Las estadísticas oficiales revelan una situación alarmante, con un aumento del 56 % en la frecuencia de los eventos naturales durante los últimos días. En lo que va de la temporada, Ecuador suma 11 personas fallecidas y un total de 1.662 eventos adversos, entre los que destacan inundaciones y deslizamientos de tierra de gran magnitud. Lozano enfatizó que el impacto directo sobre la ciudadanía ha crecido exponencialmente, lo que justifica la extensión de esta medida por un periodo de 60 días para evitar que los daños sigan extendiéndose a áreas que aún permanecen vulnerables.

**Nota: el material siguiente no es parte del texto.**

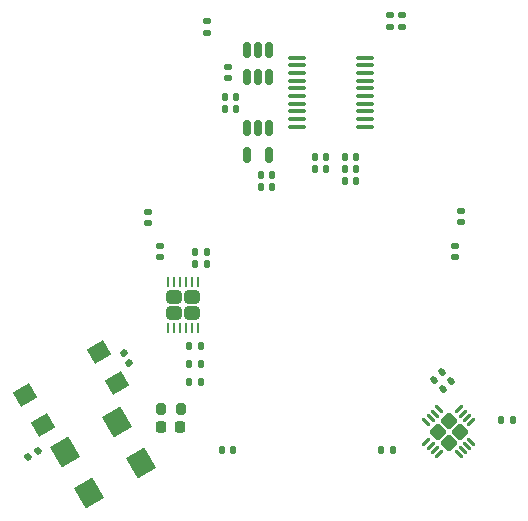
<source format=gtp>
%TF.GenerationSoftware,KiCad,Pcbnew,(6.0.8)*%
%TF.CreationDate,2023-11-01T21:59:58-07:00*%
%TF.ProjectId,OS3M_Mouse,4f53334d-5f4d-46f7-9573-652e6b696361,rev?*%
%TF.SameCoordinates,Original*%
%TF.FileFunction,Paste,Top*%
%TF.FilePolarity,Positive*%
%FSLAX46Y46*%
G04 Gerber Fmt 4.6, Leading zero omitted, Abs format (unit mm)*
G04 Created by KiCad (PCBNEW (6.0.8)) date 2023-11-01 21:59:58*
%MOMM*%
%LPD*%
G01*
G04 APERTURE LIST*
G04 Aperture macros list*
%AMRoundRect*
0 Rectangle with rounded corners*
0 $1 Rounding radius*
0 $2 $3 $4 $5 $6 $7 $8 $9 X,Y pos of 4 corners*
0 Add a 4 corners polygon primitive as box body*
4,1,4,$2,$3,$4,$5,$6,$7,$8,$9,$2,$3,0*
0 Add four circle primitives for the rounded corners*
1,1,$1+$1,$2,$3*
1,1,$1+$1,$4,$5*
1,1,$1+$1,$6,$7*
1,1,$1+$1,$8,$9*
0 Add four rect primitives between the rounded corners*
20,1,$1+$1,$2,$3,$4,$5,0*
20,1,$1+$1,$4,$5,$6,$7,0*
20,1,$1+$1,$6,$7,$8,$9,0*
20,1,$1+$1,$8,$9,$2,$3,0*%
%AMRotRect*
0 Rectangle, with rotation*
0 The origin of the aperture is its center*
0 $1 length*
0 $2 width*
0 $3 Rotation angle, in degrees counterclockwise*
0 Add horizontal line*
21,1,$1,$2,0,0,$3*%
G04 Aperture macros list end*
%ADD10RoundRect,0.140000X-0.140000X-0.170000X0.140000X-0.170000X0.140000X0.170000X-0.140000X0.170000X0*%
%ADD11RoundRect,0.140000X0.140000X0.170000X-0.140000X0.170000X-0.140000X-0.170000X0.140000X-0.170000X0*%
%ADD12RoundRect,0.218750X0.218750X0.256250X-0.218750X0.256250X-0.218750X-0.256250X0.218750X-0.256250X0*%
%ADD13RotRect,1.800000X2.000000X30.000000*%
%ADD14RoundRect,0.150000X-0.150000X0.512500X-0.150000X-0.512500X0.150000X-0.512500X0.150000X0.512500X0*%
%ADD15RoundRect,0.140000X-0.021213X0.219203X-0.219203X0.021213X0.021213X-0.219203X0.219203X-0.021213X0*%
%ADD16RoundRect,0.135000X0.135000X0.185000X-0.135000X0.185000X-0.135000X-0.185000X0.135000X-0.185000X0*%
%ADD17RoundRect,0.250000X0.400000X-0.315000X0.400000X0.315000X-0.400000X0.315000X-0.400000X-0.315000X0*%
%ADD18RoundRect,0.062500X0.062500X-0.375000X0.062500X0.375000X-0.062500X0.375000X-0.062500X-0.375000X0*%
%ADD19RoundRect,0.100000X0.637500X0.100000X-0.637500X0.100000X-0.637500X-0.100000X0.637500X-0.100000X0*%
%ADD20RoundRect,0.135000X0.185000X-0.135000X0.185000X0.135000X-0.185000X0.135000X-0.185000X-0.135000X0*%
%ADD21RoundRect,0.140000X-0.217224X0.036244X-0.077224X-0.206244X0.217224X-0.036244X0.077224X0.206244X0*%
%ADD22RoundRect,0.140000X-0.036244X-0.217224X0.206244X-0.077224X0.036244X0.217224X-0.206244X0.077224X0*%
%ADD23RoundRect,0.135000X-0.185000X0.135000X-0.185000X-0.135000X0.185000X-0.135000X0.185000X0.135000X0*%
%ADD24RoundRect,0.140000X0.170000X-0.140000X0.170000X0.140000X-0.170000X0.140000X-0.170000X-0.140000X0*%
%ADD25RoundRect,0.200000X0.200000X0.275000X-0.200000X0.275000X-0.200000X-0.275000X0.200000X-0.275000X0*%
%ADD26RoundRect,0.140000X-0.170000X0.140000X-0.170000X-0.140000X0.170000X-0.140000X0.170000X0.140000X0*%
%ADD27RoundRect,0.135000X-0.135000X-0.185000X0.135000X-0.185000X0.135000X0.185000X-0.135000X0.185000X0*%
%ADD28RoundRect,0.250000X0.445477X0.000000X0.000000X0.445477X-0.445477X0.000000X0.000000X-0.445477X0*%
%ADD29RoundRect,0.062500X0.309359X-0.220971X-0.220971X0.309359X-0.309359X0.220971X0.220971X-0.309359X0*%
%ADD30RoundRect,0.062500X0.309359X0.220971X0.220971X0.309359X-0.309359X-0.220971X-0.220971X-0.309359X0*%
%ADD31RotRect,1.600000X1.400000X210.000000*%
G04 APERTURE END LIST*
D10*
%TO.C,C15*%
X145824000Y-83058000D03*
X146784000Y-83058000D03*
%TD*%
D11*
%TO.C,C11*%
X144244000Y-83058000D03*
X143284000Y-83058000D03*
%TD*%
D12*
%TO.C,D1*%
X131851500Y-105918000D03*
X130276500Y-105918000D03*
%TD*%
D13*
%TO.C,X1*%
X124100295Y-111502051D03*
X128499705Y-108962051D03*
X126499705Y-105497949D03*
X122100295Y-108037949D03*
%TD*%
D11*
%TO.C,C2*%
X136624000Y-78994000D03*
X135664000Y-78994000D03*
%TD*%
%TO.C,C18*%
X134089844Y-91100000D03*
X133129844Y-91100000D03*
%TD*%
D14*
%TO.C,U5*%
X139380000Y-74046500D03*
X138430000Y-74046500D03*
X137480000Y-74046500D03*
X137480000Y-76321500D03*
X138430000Y-76321500D03*
X139380000Y-76321500D03*
%TD*%
D15*
%TO.C,C5*%
X154009411Y-101260589D03*
X153330589Y-101939411D03*
%TD*%
D16*
%TO.C,R3*%
X133619844Y-100600000D03*
X132599844Y-100600000D03*
%TD*%
D11*
%TO.C,C17*%
X134089844Y-92100000D03*
X133129844Y-92100000D03*
%TD*%
D17*
%TO.C,U4*%
X132859844Y-96250000D03*
X132859844Y-94950000D03*
X131359844Y-96250000D03*
X131359844Y-94950000D03*
D18*
X130859844Y-97537500D03*
X131359844Y-97537500D03*
X131859844Y-97537500D03*
X132359844Y-97537500D03*
X132859844Y-97537500D03*
X133359844Y-97537500D03*
X133359844Y-93662500D03*
X132859844Y-93662500D03*
X132359844Y-93662500D03*
X131859844Y-93662500D03*
X131359844Y-93662500D03*
X130859844Y-93662500D03*
%TD*%
D14*
%TO.C,U1*%
X139380000Y-80650500D03*
X138430000Y-80650500D03*
X137480000Y-80650500D03*
X137480000Y-82925500D03*
X139380000Y-82925500D03*
%TD*%
D19*
%TO.C,U3*%
X147472500Y-80525000D03*
X147472500Y-79875000D03*
X147472500Y-79225000D03*
X147472500Y-78575000D03*
X147472500Y-77925000D03*
X147472500Y-77275000D03*
X147472500Y-76625000D03*
X147472500Y-75975000D03*
X147472500Y-75325000D03*
X147472500Y-74675000D03*
X141747500Y-74675000D03*
X141747500Y-75325000D03*
X141747500Y-75975000D03*
X141747500Y-76625000D03*
X141747500Y-77275000D03*
X141747500Y-77925000D03*
X141747500Y-78575000D03*
X141747500Y-79225000D03*
X141747500Y-79875000D03*
X141747500Y-80525000D03*
%TD*%
D10*
%TO.C,C14*%
X145824000Y-84074000D03*
X146784000Y-84074000D03*
%TD*%
%TO.C,C3*%
X138712000Y-84582000D03*
X139672000Y-84582000D03*
%TD*%
D20*
%TO.C,R7*%
X150609844Y-72100000D03*
X150609844Y-71080000D03*
%TD*%
D11*
%TO.C,C1*%
X136624000Y-77978000D03*
X135664000Y-77978000D03*
%TD*%
D21*
%TO.C,C16*%
X127060000Y-99684308D03*
X127540000Y-100515692D03*
%TD*%
D20*
%TO.C,R6*%
X149609844Y-72110000D03*
X149609844Y-71090000D03*
%TD*%
D15*
%TO.C,C6*%
X154771411Y-102022589D03*
X154092589Y-102701411D03*
%TD*%
D16*
%TO.C,R4*%
X133619844Y-102100000D03*
X132599844Y-102100000D03*
%TD*%
D22*
%TO.C,C22*%
X118964308Y-108444000D03*
X119795692Y-107964000D03*
%TD*%
D23*
%TO.C,R8*%
X134109844Y-71590000D03*
X134109844Y-72610000D03*
%TD*%
D11*
%TO.C,C12*%
X144244000Y-84074000D03*
X143284000Y-84074000D03*
%TD*%
D10*
%TO.C,C13*%
X145824000Y-85090000D03*
X146784000Y-85090000D03*
%TD*%
D24*
%TO.C,C8*%
X155609844Y-88580000D03*
X155609844Y-87620000D03*
%TD*%
D25*
%TO.C,R1*%
X131889000Y-104394000D03*
X130239000Y-104394000D03*
%TD*%
D26*
%TO.C,C20*%
X130109844Y-90620000D03*
X130109844Y-91580000D03*
%TD*%
D24*
%TO.C,C21*%
X135890000Y-76426000D03*
X135890000Y-75466000D03*
%TD*%
D27*
%TO.C,R5*%
X132599844Y-99100000D03*
X133619844Y-99100000D03*
%TD*%
D10*
%TO.C,C10*%
X148879844Y-107850000D03*
X149839844Y-107850000D03*
%TD*%
D28*
%TO.C,U2*%
X155529083Y-106350000D03*
X153690605Y-106350000D03*
X154609844Y-105430761D03*
X154609844Y-107269239D03*
D29*
X155449533Y-108250349D03*
X155803087Y-107896796D03*
X156156640Y-107543243D03*
X156510193Y-107189689D03*
D30*
X156510193Y-105510311D03*
X156156640Y-105156757D03*
X155803087Y-104803204D03*
X155449533Y-104449651D03*
D29*
X153770155Y-104449651D03*
X153416601Y-104803204D03*
X153063048Y-105156757D03*
X152709495Y-105510311D03*
D30*
X152709495Y-107189689D03*
X153063048Y-107543243D03*
X153416601Y-107896796D03*
X153770155Y-108250349D03*
%TD*%
D24*
%TO.C,C7*%
X155109844Y-91580000D03*
X155109844Y-90620000D03*
%TD*%
D10*
%TO.C,C4*%
X138712000Y-85598000D03*
X139672000Y-85598000D03*
%TD*%
D26*
%TO.C,C19*%
X129109844Y-87720000D03*
X129109844Y-88680000D03*
%TD*%
D16*
%TO.C,R2*%
X160022000Y-105350000D03*
X159002000Y-105350000D03*
%TD*%
D31*
%TO.C,SW1*%
X120232309Y-105799038D03*
X126467691Y-102199038D03*
X118732309Y-103200962D03*
X124967691Y-99600962D03*
%TD*%
D10*
%TO.C,C9*%
X135379844Y-107850000D03*
X136339844Y-107850000D03*
%TD*%
M02*

</source>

Previamente, el 27 de febrero, el Gobierno ya había activado una emergencia regional de 90 días para siete provincias específicas, incluyendo Esmeraldas, Manabí y Los Ríos; sin embargo, la intensidad de las precipitaciones obligó a elevar el nivel de alerta a escala nacional. Con la vigencia de este nuevo decreto, todas las instituciones públicas deberán priorizar la protección de los habitantes y la rehabilitación de los servicios básicos. La Secretaría mantiene un monitoreo constante en las 24 provincias para coordinar la asistencia humanitaria y la reparación de las vías de comunicación obstruidas por el lodo y el agua.